Hmmm. The Highway bill appropriated the necessary funding to widen
I-75 in Southwest Florida from 2 lanes to 3 lanes. Since most of
the working folks in Naples, Bonita Springs, Estero, and Fort Myers
have to sit in 1-2 hours of traffic on that road every morning, I'd
say that the money is hardly "wasteful pork spending".

Sounds like your traffic authorities are as backward as ours. We had
a busy secondary highway into the city widened to 3 lanes from two a
couple of years ago. They should have made it 4 lanes while they
were at it. Seems a number of commercial businesses along the stretch
didn't want the four as it would infringe on their smaller parking
lots.
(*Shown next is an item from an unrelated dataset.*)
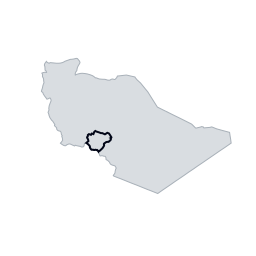 where Ouaddaï sits in Chad, rotated 112°
{"feature_id": "TCD-1475", "entity_name": "Ouaddaï", "entity_type": "Prefecture", "adm_level": 1, "iso_a3": "TCD", "parent_name": "Chad", "parent_adm1": "", "projection": "equal_earth", "projection_center": [21.069, 13.569], "detail": "fine", "context": "in_parent", "style": "outline", "palette": "ink", "viewbox_px": 256, "rotation_deg": 112, "n_neighbors": 0, "source": "natural_earth", "source_scale": "10m", "svg_char_len": 4844}
<svg xmlns="http://www.w3.org/2000/svg" viewBox="0 0 256 256"><g transform="rotate(112 128 128)"><path d="M177.6,75.9L177.6,81.5L177.7,87.2L177.7,92.8L177.7,98.4L177.8,104.1L177.8,109.7L177.8,115.4L177.9,121.0L177.9,122.9L177.8,123.6L177.7,123.7L177.5,123.9L175.3,123.3L174.3,123.3L172.9,123.7L170.9,124.0L169.6,123.9L168.7,124.9L168.0,126.0L168.3,128.9L168.2,129.8L168.0,130.8L167.4,131.6L166.7,132.3L166.4,132.8L165.9,134.1L165.6,134.7L165.6,135.5L165.5,136.4L165.1,136.8L164.2,137.1L163.6,137.5L163.1,138.1L162.8,138.5L163.0,139.1L163.2,139.9L163.3,141.2L163.4,141.9L163.9,142.5L164.2,143.0L164.3,143.5L164.0,143.9L162.9,144.9L162.4,145.2L161.9,145.7L161.7,145.8L160.8,146.7L160.4,147.5L160.2,148.1L160.2,149.0L160.6,150.3L161.1,151.5L161.3,152.3L161.4,153.2L161.4,154.1L161.1,154.9L160.7,155.6L159.1,156.9L158.3,158.3L157.7,160.1L157.5,161.0L157.7,161.6L158.0,162.2L158.5,162.5L159.2,162.5L160.3,162.2L161.4,162.1L162.5,162.7L163.1,164.1L162.9,165.2L163.3,167.1L163.7,169.5L163.7,170.3L163.9,170.6L164.6,170.7L164.7,171.3L164.5,175.4L164.8,176.5L165.3,177.3L165.9,177.8L166.4,178.3L166.7,178.7L167.3,178.8L168.0,179.5L168.2,180.5L168.2,181.5L167.8,183.6L167.4,185.0L167.0,184.9L166.2,184.5L165.2,184.3L163.9,184.0L162.8,184.6L161.5,185.3L161.1,185.9L160.7,186.2L160.2,186.1L159.6,186.2L159.4,186.8L158.9,187.3L157.0,188.5L156.7,189.0L156.4,189.4L156.4,189.9L156.6,190.9L156.6,192.1L156.2,193.1L155.7,193.7L155.2,194.0L154.7,194.1L154.4,194.5L153.5,196.8L153.1,197.2L152.2,197.1L149.8,200.5L149.5,201.5L148.6,202.9L147.5,204.5L146.5,205.2L146.4,205.5L146.2,205.8L145.5,206.1L143.4,208.0L140.8,208.0L139.7,208.7L138.6,209.0L136.9,209.4L136.5,209.4L134.4,209.5L131.9,209.5L131.0,209.7L130.1,210.5L129.5,211.1L129.4,211.3L129.5,211.6L129.5,211.8L131.2,213.3L131.6,214.1L131.2,214.8L130.9,215.0L130.6,215.6L129.6,217.3L128.1,219.4L127.3,220.0L127.0,220.4L126.6,221.8L126.4,222.0L125.3,222.2L123.2,222.3L120.4,222.8L118.7,222.9L117.6,222.8L116.1,223.7L115.6,224.0L115.2,224.1L113.7,225.0L112.5,226.4L112.1,226.7L110.3,227.3L109.6,228.3L109.3,228.4L108.2,227.1L107.4,225.9L107.1,224.7L107.0,224.3L106.8,224.4L106.2,224.9L105.7,225.5L105.4,226.6L103.6,227.4L102.1,228.1L101.4,228.9L100.3,229.3L98.9,229.2L97.8,228.8L96.8,228.7L97.3,227.7L97.5,226.9L97.5,225.9L97.5,225.3L96.9,225.0L96.5,224.5L95.6,221.5L94.7,218.4L93.4,215.4L92.0,213.4L90.9,212.3L90.6,212.1L90.1,211.7L89.7,211.4L87.9,209.4L85.9,207.1L85.4,206.0L84.5,204.4L83.4,202.8L82.8,202.1L82.6,200.8L83.3,199.6L84.1,198.1L85.1,197.1L86.4,197.0L88.5,197.4L90.8,197.6L93.1,197.2L93.6,197.0L94.2,197.0L95.4,197.4L97.5,197.3L98.6,196.7L97.5,195.7L96.2,194.0L95.0,192.2L94.3,190.6L93.7,188.5L93.1,185.9L92.8,182.5L92.8,180.6L93.0,179.2L93.7,177.0L93.3,175.7L93.4,174.7L93.3,173.1L93.1,172.3L92.3,169.7L92.2,169.5L91.5,167.7L91.2,164.7L90.4,162.7L89.1,161.8L88.3,160.6L88.1,158.6L87.6,158.1L85.5,157.3L83.8,157.3L82.6,155.0L81.0,152.1L79.5,149.3L78.6,143.8L78.1,140.7L78.8,139.8L80.0,137.5L81.6,133.2L85.2,126.7L87.0,123.3L90.7,118.2L95.1,112.1L97.6,108.6L98.1,102.3L98.6,95.6L99.0,90.5L99.4,84.6L99.8,79.6L100.1,76.0L100.5,70.8L100.8,69.8L102.5,65.8L102.7,65.3L102.4,64.6L100.0,61.2L99.2,60.4L98.8,58.7L99.5,57.7L96.6,52.0L95.9,51.3L95.6,50.6L95.6,49.5L95.6,45.6L94.9,39.4L94.0,32.2L97.4,30.2L100.0,28.6L103.4,26.7L106.4,28.7L110.8,31.6L115.2,34.6L119.6,37.5L124.0,40.4L128.5,43.4L132.9,46.3L137.3,49.3L141.8,52.2L146.2,55.2L150.7,58.1L155.2,61.1L159.6,64.1L164.1,67.0L168.6,70.0L173.1,73.0L177.6,75.9Z" fill="#d9dde1" stroke="#a8b0b8" stroke-width="1"/><path d="M160.9,146.6L160.1,147.9L159.9,148.4L159.9,148.5L160.1,148.8L160.3,149.0L160.3,149.4L160.3,149.7L160.4,150.2L161.0,150.9L161.2,151.4L161.2,152.1L161.2,152.4L161.4,152.7L161.7,153.2L161.8,153.5L161.7,154.1L161.4,154.6L160.5,155.9L160.4,156.0L159.3,156.5L159.2,156.7L158.8,157.1L158.6,157.6L157.8,159.5L157.6,160.5L157.4,160.9L157.4,161.0L156.3,160.5L155.1,159.8L154.3,160.2L153.3,161.0L152.4,162.2L151.9,162.5L151.6,162.3L150.6,162.2L149.5,162.6L148.3,161.9L148.3,160.8L148.2,159.8L147.4,159.7L146.7,159.5L146.6,157.8L145.2,157.8L144.1,157.8L143.0,157.2L143.1,156.8L143.1,155.5L142.9,153.2L142.9,151.1L142.5,150.3L142.4,150.1L142.4,149.8L142.5,147.0L142.4,146.9L140.2,145.4L140.2,143.6L141.7,141.4L142.2,140.8L142.4,140.7L142.5,140.4L142.8,140.3L142.8,140.2L142.9,139.9L143.0,139.9L143.3,139.9L143.5,139.9L143.6,140.0L143.6,139.9L143.8,139.9L144.2,140.0L144.3,140.0L144.8,139.7L145.3,139.6L145.5,139.6L147.2,140.3L147.3,140.4L147.4,140.5L147.6,140.5L147.8,140.8L148.2,141.0L148.3,141.1L148.5,141.8L148.7,142.2L149.3,143.0L149.5,143.1L150.4,143.7L151.3,144.3L151.6,144.4L151.8,144.4L152.1,144.3L152.2,144.2L152.3,144.1L152.8,143.7L153.1,143.7L153.7,143.6L153.8,143.6L156.3,144.1L159.6,145.6L160.0,145.9L160.0,146.0L160.3,146.4L160.4,146.6L160.5,146.6L160.9,146.6L160.9,146.6Z" fill="none" stroke="#020617" stroke-width="2"/></g></svg>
A lot of those went belly-up anyway and the three lane road is
already overcrowded at rush hour.

Exactly. Immokalee Road was widened from 1 lane to 2. They just
completed it in 2002. Just a couple of months ago, they started the
process of widening it to 3 lanes.

If anyone cared to do so, they should find an ambitious reporter to
look DEEPLY into that mistake. There's a good chance it was NOT a
mistake.

It's already been done. A County Commissioner, City Planning Manager,
and local developer are in jail over it.


Let me guess: It would've obviously been cheaper to go from 1 to 3 lanes,
but the contractor felt otherwise, and "convinced" the other 2 of his
views.


No. The Commissioner and City Planning Manager should have put the brakes
on the PUD's out to the East until the infrastructure caught up. Instead,
they built a road based on a 12 year old study that said 2 lanes would be
sufficient to carry the traffic load. The county did not have the money
needed to build 3 lanes without imposing the necessary impact fees on the
developer. The developer bought the county officials, and the road was
built using 2 lanes instead of 3...making it obsolete before it was
completed.

That particular area has several other problems too right now.
Environmentalists are fighting the expansion of a major north-south artery
(951) that has been on the drawing board for years. Most of the PUD's out
that way were approved under the premise that 951would have already been
built by now...but they haven't even started it yet.

It's a total cluster **** out there. To make matters worse, a Walmart
SuperCenter is weeks away from opening, and construction of a Super Target
is just getting started less than a half-mile away. To screw things up
even further, they're completely redesigning the on-off ramps from I-75 in
that area...at the same time the road widening is taking place *and* the
construction of the Walmart and Target stores (and a county park) are
going in.

Thank God I moved to an already-developed area well west of there that's
closer to the water and my office. It's 4 minutes to work now...and 7
minutes in tourist season with traffic.

When I lived out East of I-75 just last year, a 9 mile run to work was
taking me 45 minutes...and that was *before* the Walmart and Target
construction, and the Immokalee Road widening. I can't even imagine how
bad it is now...or will be once snowbird season starts in
November/December.


Like authors on the web, town officials often give the illusion of
competence, until suddenly they don't for some reason.